7/13/22
Newsletter40
The Ass Crack of Dawn
The sky is already just slightly streaked with blue.
In my buddy’s Ford Flex, if you don’t put on your seatbelt it bongs Alex North’s love theme from “Spartacus.” We hear this lovely theme when Jean Simmons, a slave girl, is put into Spartacus’ cell. He reaches out to touch her and says, “I’ve never had a woman before.” Since he doesn’t pounce right on her, he hears Peter Ustinov (who got an Oscar for this) and Charles McGraw above him watching through cell bars from above. Spartacus yells, “I am not animal!” Ustinov replies, “You don’t seem to be much of a man, either.” I envision this scene every time I get in that Ford Flex.
John Ford was a big USC football fan. The two star players on the 1928 USC football team were both big guys. One was Marion Morrison (who later changed his name to John Wayne) and Ward Bond. Ford got both of them summer jobs in the Fox prop department. John Ford told this story when he was an old man. He was shooting a silent movie called “Mother McCree” when John Wayne, not paying attention, pushed a broom right into the background of Ford’s shot while he was shooting. Ford exploded, and as he put it, “That big galoot threw his broom, ran out of the stage, off the lot, up Western Blvd., and I think he’s still running right now.”
The most prominent and successful film producer in England from the early 1930s through the 1950s, who in my young mind seemed like he had to be the ultimate, snotty, British gentleman, was Alexander Korda. Korda’s real name was Sándor László Kellner and was born into a Jewish family in Pusztatúrpásztó, Austria-Hungary. Korda’s brother Zoltan was an accomplished film director (he directed “Sahara” with Humphry Bogart), and his other brother Vincent was a four-time Oscar nominated art director.

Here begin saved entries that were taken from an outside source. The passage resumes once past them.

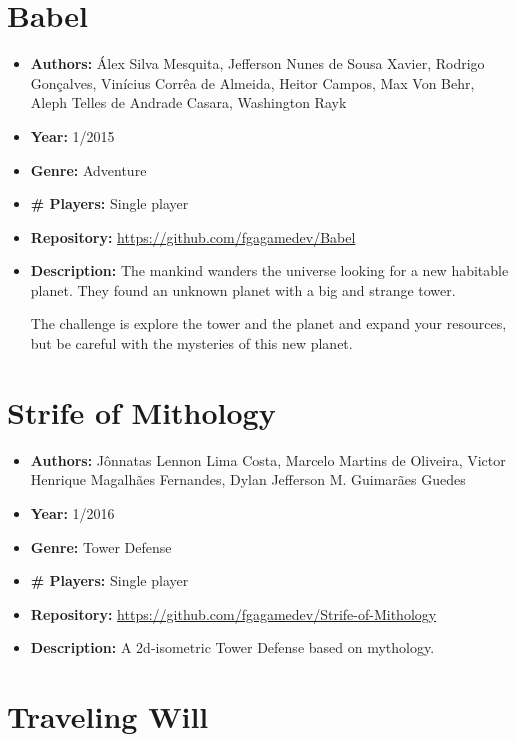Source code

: \begin{apendicesenv}
\section{Babel}
\label {sec:babel}

\begin{itemize}
\item[] \textbf{Authors:} Álex Silva Mesquita, Jefferson Nunes de Sousa Xavier, Rodrigo Gonçalves, Vinícius Corrêa de Almeida, Heitor Campos, Max Von Behr, Aleph Telles de Andrade Casara, Washington Rayk
\item[] \textbf{Year:} 1/2015
\item[] \textbf{Genre:} Adventure
\item[] \textbf{\# Players:} Single player
\item[] \textbf{Repository:} \url{https://github.com/fgagamedev/Babel}
\item[] \textbf{Description:} The mankind wanders the universe looking for a new habitable planet. They found an unknown planet with a big and strange tower.

The challenge is explore the tower and the planet and expand your resources, but be careful with the mysteries of this new planet.
\end{itemize}

\section{Strife of Mithology}
\label {sec:strife}

\begin{itemize}
\item[] \textbf{Authors:} Jônnatas Lennon Lima Costa, Marcelo Martins de Oliveira, Victor Henrique Magalhães Fernandes, Dylan Jefferson M. Guimarães Guedes
\item[] \textbf{Year:} 1/2016
\item[] \textbf{Genre:} Tower Defense
\item[] \textbf{\# Players:} Single player
\item[] \textbf{Repository:} \url{https://github.com/fgagamedev/Strife-of-Mithology}
\item[] \textbf{Description:} A 2d-isometric Tower Defense based on mythology.
\end{itemize}

\section{Traveling Will}
\label {sec:traveling}


\end{apendicesenv}

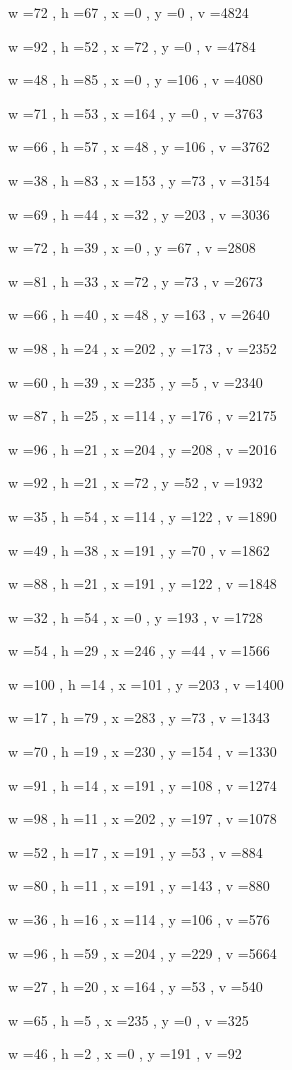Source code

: \documentclass[11pt]{article}
\begin{document}
w =72 , h =67 , x =0 , y =0 , v =4824
\par
w =92 , h =52 , x =72 , y =0 , v =4784
\par
w =48 , h =85 , x =0 , y =106 , v =4080
\par
w =71 , h =53 , x =164 , y =0 , v =3763
\par
w =66 , h =57 , x =48 , y =106 , v =3762
\par
w =38 , h =83 , x =153 , y =73 , v =3154
\par
w =69 , h =44 , x =32 , y =203 , v =3036
\par
w =72 , h =39 , x =0 , y =67 , v =2808
\par
w =81 , h =33 , x =72 , y =73 , v =2673
\par
w =66 , h =40 , x =48 , y =163 , v =2640
\par
w =98 , h =24 , x =202 , y =173 , v =2352
\par
w =60 , h =39 , x =235 , y =5 , v =2340
\par
w =87 , h =25 , x =114 , y =176 , v =2175
\par
w =96 , h =21 , x =204 , y =208 , v =2016
\par
w =92 , h =21 , x =72 , y =52 , v =1932
\par
w =35 , h =54 , x =114 , y =122 , v =1890
\par
w =49 , h =38 , x =191 , y =70 , v =1862
\par
w =88 , h =21 , x =191 , y =122 , v =1848
\par
w =32 , h =54 , x =0 , y =193 , v =1728
\par
w =54 , h =29 , x =246 , y =44 , v =1566
\par
w =100 , h =14 , x =101 , y =203 , v =1400
\par
w =17 , h =79 , x =283 , y =73 , v =1343
\par
w =70 , h =19 , x =230 , y =154 , v =1330
\par
w =91 , h =14 , x =191 , y =108 , v =1274
\par
w =98 , h =11 , x =202 , y =197 , v =1078
\par
w =52 , h =17 , x =191 , y =53 , v =884
\par
w =80 , h =11 , x =191 , y =143 , v =880
\par
w =36 , h =16 , x =114 , y =106 , v =576
\par
w =96 , h =59 , x =204 , y =229 , v =5664
\par
w =27 , h =20 , x =164 , y =53 , v =540
\par
w =65 , h =5 , x =235 , y =0 , v =325
\par
w =46 , h =2 , x =0 , y =191 , v =92
\par
\newpage
\end{document}

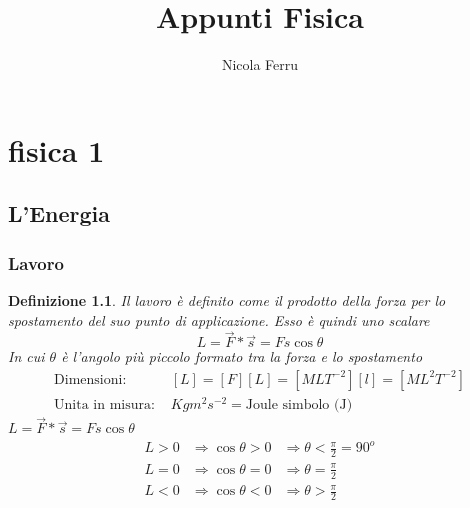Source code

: \documentclass{book}
\title{Appunti Fisica}
\author{Nicola Ferru}
\date{}
\newtheorem{defi}{Definizione}
\begin{document}
\maketitle
\tableofcontents
\listoftables
\listoffigures


\part{fisica 1}

\chapter{L'Energia}
\section{Lavoro}
\begin{defi}
	Il lavoro è definito come il prodotto della forza per lo spostamento del
	suo punto di applicazione. Esso è quindi uno scalare
	\begin{equation}
		L=\vec{F}*\vec{s}=Fs\cos \theta
	\end{equation}
	In cui $\theta$ è l'angolo più piccolo formato tra la forza e lo
	spostamento
	\begin{equation*}
		\begin{matrix}
			\text{Dimensioni: } & [L]=[F][L]=[MLT^{-2}][l]=[ML^2T^{-2}]\\
			\text{Unita in misura: } & Kg m^2 s^{-2} = \text{Joule simbolo (J)}
		\end{matrix}
	\end{equation*}
	$L=\vec{F}*\vec{s}=Fs\cos\theta$
	\begin{equation*}
		\begin{matrix}
			L>0 &\Rightarrow \cos \theta>0 &\Rightarrow \theta < \frac{\pi}{2}=90^o\\
			L=0 &\Rightarrow \cos \theta=0 &\Rightarrow \theta =
			\frac{\pi}{2}\\
			L<0& \Rightarrow \cos \theta <0 & \Rightarrow \theta > \frac{\pi}{2}
		\end{matrix}
	\end{equation*}
\end{defi}
\end{document}
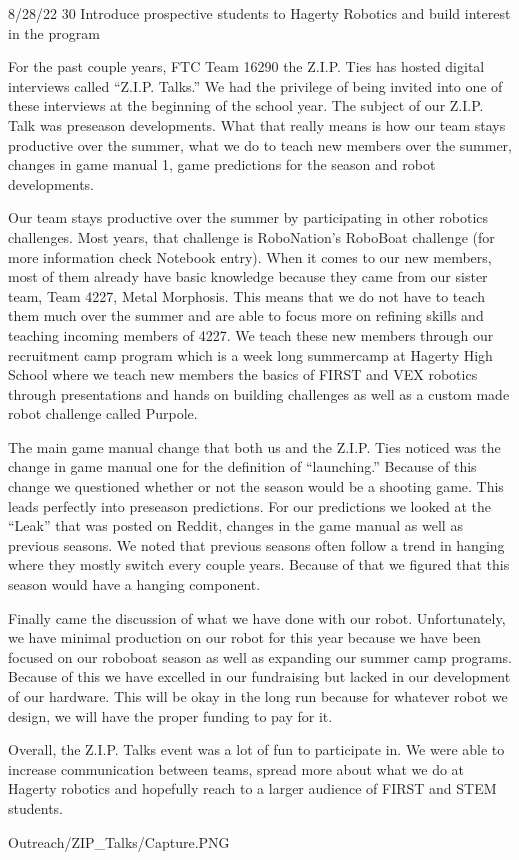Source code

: {8/28/22}
{30}
{Introduce prospective students to Hagerty Robotics and build interest in the program} 
{
For the past couple years, FTC Team 16290 the Z.I.P. Ties has hosted digital interviews called “Z.I.P. Talks.” We had the privilege of being invited into one of these interviews at the beginning of the school year. The subject of our Z.I.P. Talk was preseason developments. What that really means is how our team stays productive over the summer, what we do to teach new members over the summer, changes in game manual 1, game predictions for the season and robot developments. 

Our team stays productive over the summer by participating in other robotics challenges. Most years, that challenge is RoboNation’s RoboBoat challenge (for more information check Notebook entry). 
When it comes to our new members, most of them already have basic knowledge because they came from our sister team, Team 4227, Metal Morphosis. This means that we do not have to teach them much over the summer and are able to focus more on refining skills and teaching incoming members of 4227. We teach these new members through our recruitment camp program which is a week long summercamp at Hagerty High School where we teach new members the basics of FIRST and VEX robotics through presentations and hands on building challenges as well as a custom made robot challenge called Purpole. 

The main game manual change that both us and the Z.I.P. Ties noticed was the change in game manual one for the definition of “launching.” Because of this change we questioned whether or not the season would be a shooting game. This leads perfectly into preseason predictions. For our predictions we looked at the “Leak” that was posted on Reddit, changes in the game manual as well as previous seasons. We noted that previous seasons often follow a trend in hanging where they mostly switch every couple years. Because of that we figured that this season would have a hanging component.

Finally came the discussion of what we have done with our robot. Unfortunately, we have minimal production on our robot for this year because we have been focused on our roboboat season as well as expanding our summer camp programs. Because of this we have excelled in our fundraising but lacked in our development of our hardware. This will be okay in the long run because for whatever robot we design, we will have the proper funding to pay for it.

Overall, the Z.I.P. Talks event was a lot of fun to participate in. We were able to increase communication between teams, spread more about what we do at Hagerty robotics and hopefully reach to a larger audience of FIRST and STEM students.


} 

{Outreach/ZIP_Talks/Capture.PNG}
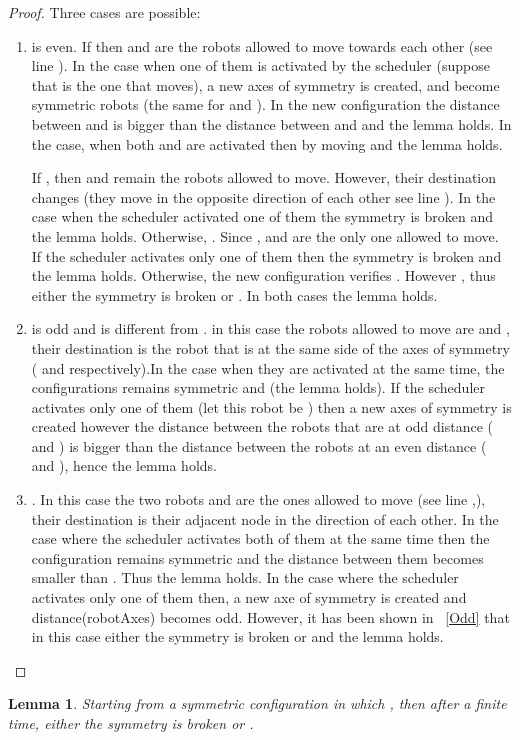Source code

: \documentclass[12pt]{llncs}
\newtheorem{lem}{Lemma}
\begin{document}
\begin{proof}
Three cases are possible:
\begin{enumerate}
\item\label{even}{ is even}. If  then  and  are the robots allowed to move towards each other (see line ). In the case when one of them is activated by the scheduler (suppose that  is the one that moves), a new axes of symmetry is created,  and  become symmetric robots (the same for  and ). In the new configuration the distance between  and  is bigger than the distance between  and  and the lemma holds. In the case, when both   and  are activated then by moving  and the lemma holds. 

If , then  and  remain the robots allowed to move. However, their destination changes (they move in the opposite direction of each other see line ). In the case when the scheduler activated one of them the symmetry is broken and the lemma holds. Otherwise, . Since ,  and  are the only one allowed to move. If the scheduler activates only one of them then the symmetry is broken and the lemma holds. Otherwise, the new configuration verifies . However , thus either the symmetry is broken or . In both cases the lemma holds.    

\item\label{Odd}{ is odd and is different from }. in this case the robots allowed to move are  and , their destination is the robot that is at the same side of the axes of symmetry ( and  respectively).In the case when they are activated at the same time, the configurations remains symmetric and  (the lemma holds). If the scheduler activates only one of them (let this robot be ) then a new axes of symmetry is created however the distance between the robots that are at odd distance ( and ) is bigger than the distance between the robots at an even distance ( and ), hence the lemma holds. 

\item\label{Odd1}{}. In this case the two robots  and  are the ones allowed to move (see line ,), their destination is their adjacent node in the direction of each other. In the case where the scheduler activates both of them at the same time then the configuration remains symmetric and the distance between them becomes smaller than . Thus the lemma holds. In the case where the scheduler activates only one of them then, a new axe of symmetry is created and distance(robotAxes) becomes odd. However, it has been shown in ~\ref{Odd} that in this case either the symmetry is broken or  and the lemma holds. \end{enumerate}
\end{proof}
\begin{lem}
\label{lem:EvbOd}
Starting from a symmetric configuration in which , then after a finite time, either the symmetry is broken or .  
\end{lem}
\end{document}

I made my first feature film, “Thou Shalt Not Kill…Except,” with my old buddy Scott Spiegel (who co-wrote “Evil Dead 2”). Making the film took several years, so Scott and I had a lot of time sitting around our office, killing time. We kept ourselves amused coming up with what considered Mad Magazine pieces. One of them was, “Voyage to the Bottom of the Sea” with Marlin Brando, Sal Minnow, and Tuna Louise. Another was “The Color of Money” with Lorne Green, Betty White, Shirley Temple-Black, Spalding Gray, Red Buttons, etc. Another fine time- killer was coming up with the “what if he married her and her name was” routine. The old favorite (not ours) is: What if Ida Lupino married Don Ho. She’d be Ida Ho. (Hal March III was a famous radio announcer). So, if Tuesday Weld married Hal March III, she be Tuesday March the Third. Our masterpiece was: if Yoko Ono married Brian Eno, divorced him and married Sonny Bono, she’d be Yoko Ono Eno Bono.
The clouds are a lovely orange and it will be a sunny day.